Glückwünsche von Thiem

Überhaupt nimmt er die Stars als freundlich und offen wahr. Thiem etwa habe ihm gleich zum Sieg am French Open gratuliert. Einen wirklichen Draht zu den Szenegrössen hat die Weltnummer 3 der Junioren aber noch nicht, deren Handynummern etwa fehlten in seinem Adressbuch unverändert, sagt er schmunzelnd.

Der Teenager erhielt rund zwei Wochen nach seinem Sieg in Roland Garros eine Mail der ATP; die Leute des Tennisverbandes beglückwünschten ihm zum Erfolg und luden ihn nach London ein. Stricker zögerte ganz kurz, weil er sich bereits für Turniere eingetragen hatte, sagte aber nach Rücksprache mit seinem Berner Trainer Sven Swinnen rasch zu.
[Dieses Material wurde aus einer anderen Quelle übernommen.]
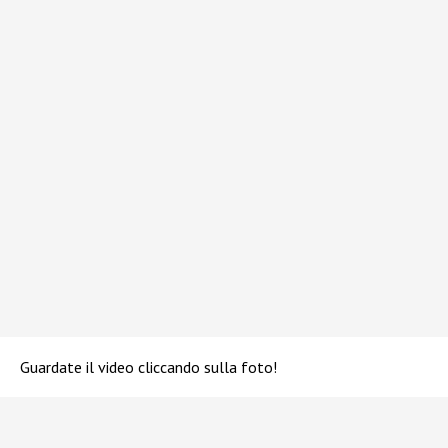
Guardate il video cliccando sulla foto!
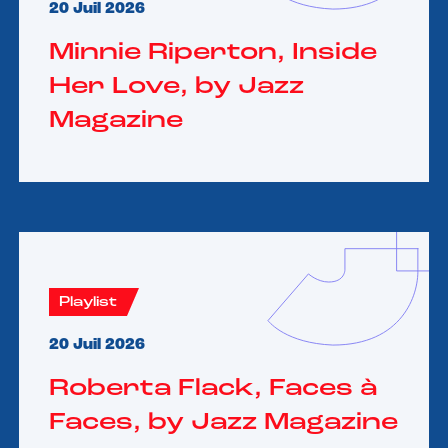
20 Juil 2026
Minnie Riperton, Inside
Her Love, by Jazz
Magazine
Playlist
20 Juil 2026
Roberta Flack, Faces à
Faces, by Jazz Magazine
Dominic versus Dominic: Stricker trainiert mit Weltstar Thiem. Dieser gewinnt den Ballwechsel.
Video: PD

Das Talent sagt, sein Leben habe sich nach dem Titelgewinn in Roland Garros nicht wesentlich verändert, «ich bin noch immer der Domi». Freilich aber profitiere er von den Begleiterscheinungen des Triumphs.

Ab der nächsten Saison ist Stricker ausschliesslich auf der Profitour unterwegs. Er wird vorab an Future-Turnieren teilnehmen, Bewerben der dritthöchsten Kategorie. Er zeigt sich optimistisch, mit den Erwachsenen mithalten zu können. Und er sagt keck, möglichst bald wolle er Leuten wie Thiem wieder gegenüberstehen. Dann aber in einem Wettkampf.